> _Assignment_
Search the data for the string "изменения" and extract every line where it appears.

_ _ _ _

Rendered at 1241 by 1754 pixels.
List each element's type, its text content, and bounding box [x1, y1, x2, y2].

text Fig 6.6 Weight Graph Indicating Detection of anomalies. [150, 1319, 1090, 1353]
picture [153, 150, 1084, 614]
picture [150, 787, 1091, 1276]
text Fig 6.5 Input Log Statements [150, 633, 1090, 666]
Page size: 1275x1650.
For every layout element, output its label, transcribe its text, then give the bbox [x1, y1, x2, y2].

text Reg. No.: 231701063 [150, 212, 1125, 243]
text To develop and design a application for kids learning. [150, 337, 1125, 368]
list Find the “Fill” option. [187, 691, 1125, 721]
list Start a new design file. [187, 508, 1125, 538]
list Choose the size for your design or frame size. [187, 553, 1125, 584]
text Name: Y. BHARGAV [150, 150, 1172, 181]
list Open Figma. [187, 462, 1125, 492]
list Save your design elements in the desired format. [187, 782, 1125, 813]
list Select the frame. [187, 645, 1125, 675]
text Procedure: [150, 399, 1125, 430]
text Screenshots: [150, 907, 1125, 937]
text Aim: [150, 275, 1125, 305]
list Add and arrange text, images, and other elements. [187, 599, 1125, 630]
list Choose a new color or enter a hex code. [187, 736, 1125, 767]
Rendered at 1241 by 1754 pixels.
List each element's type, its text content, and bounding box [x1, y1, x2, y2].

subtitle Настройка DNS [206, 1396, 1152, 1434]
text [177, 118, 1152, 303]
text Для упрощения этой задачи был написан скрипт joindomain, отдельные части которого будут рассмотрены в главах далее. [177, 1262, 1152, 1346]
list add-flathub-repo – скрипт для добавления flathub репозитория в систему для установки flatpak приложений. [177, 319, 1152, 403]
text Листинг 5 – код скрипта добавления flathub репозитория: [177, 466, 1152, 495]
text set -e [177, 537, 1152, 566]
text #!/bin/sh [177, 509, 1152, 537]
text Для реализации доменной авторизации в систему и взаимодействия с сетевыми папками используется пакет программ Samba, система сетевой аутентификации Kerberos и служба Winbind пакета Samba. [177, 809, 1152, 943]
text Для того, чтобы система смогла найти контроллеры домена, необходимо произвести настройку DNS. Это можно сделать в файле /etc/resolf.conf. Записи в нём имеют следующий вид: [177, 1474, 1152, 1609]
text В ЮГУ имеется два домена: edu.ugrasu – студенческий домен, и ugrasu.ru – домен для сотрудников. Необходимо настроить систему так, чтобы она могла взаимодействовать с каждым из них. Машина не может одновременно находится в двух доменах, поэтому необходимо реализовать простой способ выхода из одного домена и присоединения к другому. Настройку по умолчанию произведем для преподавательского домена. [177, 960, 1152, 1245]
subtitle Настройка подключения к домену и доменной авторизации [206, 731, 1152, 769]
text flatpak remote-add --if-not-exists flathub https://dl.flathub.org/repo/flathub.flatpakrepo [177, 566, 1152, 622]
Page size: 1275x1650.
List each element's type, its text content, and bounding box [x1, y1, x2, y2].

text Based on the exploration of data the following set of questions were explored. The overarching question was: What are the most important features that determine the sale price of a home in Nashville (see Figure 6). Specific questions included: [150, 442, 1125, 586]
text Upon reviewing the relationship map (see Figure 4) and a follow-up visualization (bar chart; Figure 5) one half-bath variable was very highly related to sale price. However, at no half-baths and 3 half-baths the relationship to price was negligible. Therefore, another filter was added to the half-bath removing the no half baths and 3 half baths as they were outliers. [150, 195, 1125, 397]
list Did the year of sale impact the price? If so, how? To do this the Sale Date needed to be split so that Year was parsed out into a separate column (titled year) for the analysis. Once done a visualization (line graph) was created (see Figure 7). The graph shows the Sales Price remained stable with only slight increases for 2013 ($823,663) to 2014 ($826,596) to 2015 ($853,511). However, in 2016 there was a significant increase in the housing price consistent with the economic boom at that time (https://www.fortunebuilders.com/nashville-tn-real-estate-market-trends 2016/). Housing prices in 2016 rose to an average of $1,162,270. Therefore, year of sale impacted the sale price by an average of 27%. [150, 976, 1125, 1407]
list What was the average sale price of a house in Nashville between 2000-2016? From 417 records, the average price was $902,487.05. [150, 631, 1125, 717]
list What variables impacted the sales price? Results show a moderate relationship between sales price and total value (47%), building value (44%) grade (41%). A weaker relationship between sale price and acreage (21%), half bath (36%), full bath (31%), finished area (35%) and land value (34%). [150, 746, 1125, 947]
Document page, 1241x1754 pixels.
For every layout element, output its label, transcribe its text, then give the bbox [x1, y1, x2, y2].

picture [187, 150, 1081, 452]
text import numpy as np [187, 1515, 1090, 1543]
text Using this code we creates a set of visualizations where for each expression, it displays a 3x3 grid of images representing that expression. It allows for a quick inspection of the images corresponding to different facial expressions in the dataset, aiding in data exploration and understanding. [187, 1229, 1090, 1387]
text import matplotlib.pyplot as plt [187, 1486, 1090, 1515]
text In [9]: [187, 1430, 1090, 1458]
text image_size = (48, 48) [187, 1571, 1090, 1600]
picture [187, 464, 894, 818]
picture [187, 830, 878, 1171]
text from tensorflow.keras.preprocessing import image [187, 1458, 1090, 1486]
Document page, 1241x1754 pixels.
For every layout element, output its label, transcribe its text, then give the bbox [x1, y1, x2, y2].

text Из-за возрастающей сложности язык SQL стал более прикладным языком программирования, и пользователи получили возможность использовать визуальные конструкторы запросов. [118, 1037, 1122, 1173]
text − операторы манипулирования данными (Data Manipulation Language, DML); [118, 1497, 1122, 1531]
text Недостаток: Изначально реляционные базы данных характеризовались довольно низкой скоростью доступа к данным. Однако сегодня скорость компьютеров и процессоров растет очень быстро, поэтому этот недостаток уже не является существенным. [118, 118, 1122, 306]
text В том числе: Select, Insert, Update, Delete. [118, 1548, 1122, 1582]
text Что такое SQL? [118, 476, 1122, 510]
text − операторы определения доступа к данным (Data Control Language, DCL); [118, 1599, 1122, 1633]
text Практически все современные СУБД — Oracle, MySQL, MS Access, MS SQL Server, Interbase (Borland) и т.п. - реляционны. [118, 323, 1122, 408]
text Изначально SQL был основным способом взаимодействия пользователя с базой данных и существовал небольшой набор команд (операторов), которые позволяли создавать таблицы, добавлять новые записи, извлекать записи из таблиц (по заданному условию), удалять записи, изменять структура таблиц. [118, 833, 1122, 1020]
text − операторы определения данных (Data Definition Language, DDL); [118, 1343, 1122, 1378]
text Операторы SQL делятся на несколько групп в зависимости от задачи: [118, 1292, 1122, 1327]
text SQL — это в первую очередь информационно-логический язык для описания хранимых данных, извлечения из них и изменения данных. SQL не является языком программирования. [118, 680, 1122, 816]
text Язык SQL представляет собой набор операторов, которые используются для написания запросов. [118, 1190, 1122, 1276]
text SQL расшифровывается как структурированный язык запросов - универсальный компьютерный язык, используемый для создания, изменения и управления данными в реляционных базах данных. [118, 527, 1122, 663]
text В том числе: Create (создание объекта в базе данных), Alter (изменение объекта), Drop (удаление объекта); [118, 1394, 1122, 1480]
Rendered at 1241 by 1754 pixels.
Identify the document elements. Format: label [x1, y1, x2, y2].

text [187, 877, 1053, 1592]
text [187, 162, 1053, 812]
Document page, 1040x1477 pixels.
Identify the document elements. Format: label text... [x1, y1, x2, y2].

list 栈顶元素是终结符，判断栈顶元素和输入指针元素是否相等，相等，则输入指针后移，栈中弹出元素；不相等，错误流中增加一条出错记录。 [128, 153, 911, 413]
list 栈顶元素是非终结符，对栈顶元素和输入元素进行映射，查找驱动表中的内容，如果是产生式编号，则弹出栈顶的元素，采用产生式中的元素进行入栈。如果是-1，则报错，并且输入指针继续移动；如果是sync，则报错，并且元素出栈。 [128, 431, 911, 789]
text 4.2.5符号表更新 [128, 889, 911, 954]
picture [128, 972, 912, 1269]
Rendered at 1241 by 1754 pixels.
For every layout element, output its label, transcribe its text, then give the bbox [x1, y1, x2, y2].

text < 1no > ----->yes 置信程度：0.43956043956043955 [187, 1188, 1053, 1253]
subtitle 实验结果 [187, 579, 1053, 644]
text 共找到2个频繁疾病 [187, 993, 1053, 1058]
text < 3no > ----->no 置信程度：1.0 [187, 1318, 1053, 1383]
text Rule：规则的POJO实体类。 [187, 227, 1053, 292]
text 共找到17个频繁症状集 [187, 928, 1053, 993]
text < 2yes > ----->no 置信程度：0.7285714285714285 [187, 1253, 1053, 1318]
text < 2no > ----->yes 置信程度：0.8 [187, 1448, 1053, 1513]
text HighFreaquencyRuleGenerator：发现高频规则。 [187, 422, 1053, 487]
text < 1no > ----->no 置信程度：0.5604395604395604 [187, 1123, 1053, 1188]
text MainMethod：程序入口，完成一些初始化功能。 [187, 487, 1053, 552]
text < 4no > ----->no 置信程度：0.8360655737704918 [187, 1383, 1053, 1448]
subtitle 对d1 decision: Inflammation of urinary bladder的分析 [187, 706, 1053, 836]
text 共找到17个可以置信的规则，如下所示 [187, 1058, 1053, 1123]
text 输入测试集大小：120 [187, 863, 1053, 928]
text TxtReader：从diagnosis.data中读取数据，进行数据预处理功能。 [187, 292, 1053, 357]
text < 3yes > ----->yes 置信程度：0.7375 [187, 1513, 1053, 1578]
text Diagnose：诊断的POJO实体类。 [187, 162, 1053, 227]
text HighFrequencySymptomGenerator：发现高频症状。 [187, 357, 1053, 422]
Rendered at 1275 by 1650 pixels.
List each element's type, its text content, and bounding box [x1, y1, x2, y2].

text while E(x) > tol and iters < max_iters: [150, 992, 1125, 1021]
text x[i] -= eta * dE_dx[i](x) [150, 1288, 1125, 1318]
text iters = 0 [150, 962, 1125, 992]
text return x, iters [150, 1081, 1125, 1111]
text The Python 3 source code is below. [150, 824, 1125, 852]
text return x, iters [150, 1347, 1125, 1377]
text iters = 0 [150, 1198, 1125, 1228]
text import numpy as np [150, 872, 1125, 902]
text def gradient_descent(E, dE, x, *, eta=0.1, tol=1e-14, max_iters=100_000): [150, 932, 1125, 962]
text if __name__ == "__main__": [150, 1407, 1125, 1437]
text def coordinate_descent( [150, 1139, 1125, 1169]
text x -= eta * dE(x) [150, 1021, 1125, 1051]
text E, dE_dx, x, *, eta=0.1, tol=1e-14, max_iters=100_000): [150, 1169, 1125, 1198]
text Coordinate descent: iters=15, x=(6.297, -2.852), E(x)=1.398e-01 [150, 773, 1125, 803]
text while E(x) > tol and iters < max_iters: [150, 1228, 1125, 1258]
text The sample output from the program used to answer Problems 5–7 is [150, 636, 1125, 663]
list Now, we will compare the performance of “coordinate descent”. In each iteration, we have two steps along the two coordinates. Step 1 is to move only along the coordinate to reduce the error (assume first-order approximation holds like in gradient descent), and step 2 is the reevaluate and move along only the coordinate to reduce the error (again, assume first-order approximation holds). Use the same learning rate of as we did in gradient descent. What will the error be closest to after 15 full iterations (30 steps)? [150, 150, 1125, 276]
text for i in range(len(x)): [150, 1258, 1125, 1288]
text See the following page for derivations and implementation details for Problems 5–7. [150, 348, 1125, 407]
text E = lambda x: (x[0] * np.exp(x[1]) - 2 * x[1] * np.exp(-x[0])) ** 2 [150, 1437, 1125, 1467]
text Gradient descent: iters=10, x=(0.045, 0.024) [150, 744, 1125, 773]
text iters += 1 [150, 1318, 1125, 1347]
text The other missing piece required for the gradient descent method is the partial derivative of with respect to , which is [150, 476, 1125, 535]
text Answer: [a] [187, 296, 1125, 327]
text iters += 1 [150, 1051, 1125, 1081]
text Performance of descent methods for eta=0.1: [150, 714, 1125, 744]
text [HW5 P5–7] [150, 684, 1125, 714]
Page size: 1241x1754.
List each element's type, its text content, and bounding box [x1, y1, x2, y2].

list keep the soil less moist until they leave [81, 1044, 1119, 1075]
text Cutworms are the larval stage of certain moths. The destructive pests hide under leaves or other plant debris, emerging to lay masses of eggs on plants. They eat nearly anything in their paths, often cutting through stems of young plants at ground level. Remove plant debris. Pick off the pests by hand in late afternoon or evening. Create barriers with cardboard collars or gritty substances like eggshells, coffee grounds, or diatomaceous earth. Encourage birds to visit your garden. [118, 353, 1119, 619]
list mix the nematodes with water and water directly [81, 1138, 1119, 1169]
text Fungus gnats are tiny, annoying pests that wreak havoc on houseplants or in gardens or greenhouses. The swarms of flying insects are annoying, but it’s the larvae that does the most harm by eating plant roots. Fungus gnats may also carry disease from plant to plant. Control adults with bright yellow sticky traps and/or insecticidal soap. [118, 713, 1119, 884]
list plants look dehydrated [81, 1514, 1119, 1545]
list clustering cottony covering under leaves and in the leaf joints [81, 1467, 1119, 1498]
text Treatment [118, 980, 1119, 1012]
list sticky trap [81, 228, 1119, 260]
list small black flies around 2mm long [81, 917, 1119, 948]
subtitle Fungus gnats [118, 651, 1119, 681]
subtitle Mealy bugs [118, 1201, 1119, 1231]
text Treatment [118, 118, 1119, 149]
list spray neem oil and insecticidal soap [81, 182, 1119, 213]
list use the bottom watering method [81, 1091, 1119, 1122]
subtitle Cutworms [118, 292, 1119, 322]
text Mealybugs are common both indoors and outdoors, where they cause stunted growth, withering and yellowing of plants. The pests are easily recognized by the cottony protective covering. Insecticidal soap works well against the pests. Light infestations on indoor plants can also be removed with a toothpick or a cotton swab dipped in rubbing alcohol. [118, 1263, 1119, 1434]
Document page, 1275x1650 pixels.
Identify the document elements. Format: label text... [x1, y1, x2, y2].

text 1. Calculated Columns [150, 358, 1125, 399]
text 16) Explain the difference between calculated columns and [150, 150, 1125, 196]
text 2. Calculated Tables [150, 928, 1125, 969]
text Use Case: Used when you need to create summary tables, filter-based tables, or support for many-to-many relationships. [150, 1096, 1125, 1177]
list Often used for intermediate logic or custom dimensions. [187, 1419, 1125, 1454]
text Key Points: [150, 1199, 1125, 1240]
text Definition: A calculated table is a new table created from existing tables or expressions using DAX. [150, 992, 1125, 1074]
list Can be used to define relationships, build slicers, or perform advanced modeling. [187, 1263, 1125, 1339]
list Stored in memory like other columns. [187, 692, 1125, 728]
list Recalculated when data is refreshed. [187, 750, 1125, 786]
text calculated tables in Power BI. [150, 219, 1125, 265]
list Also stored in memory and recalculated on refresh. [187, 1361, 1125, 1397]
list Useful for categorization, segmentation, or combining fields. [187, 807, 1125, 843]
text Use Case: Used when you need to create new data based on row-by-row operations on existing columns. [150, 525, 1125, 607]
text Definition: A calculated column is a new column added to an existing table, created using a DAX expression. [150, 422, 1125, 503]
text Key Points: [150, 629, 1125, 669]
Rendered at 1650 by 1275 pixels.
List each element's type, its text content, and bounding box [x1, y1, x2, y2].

_ _ _ _

> _Your solution_
text SQL — это в первую очередь информационно-логический язык для описания хранимых данных, извлечения из них и изменения данных. SQL не является языком программирования. [118, 680, 1122, 816]
text SQL расшифровывается как структурированный язык запросов - универсальный компьютерный язык, используемый для создания, изменения и управления данными в реляционных базах данных. [118, 527, 1122, 663]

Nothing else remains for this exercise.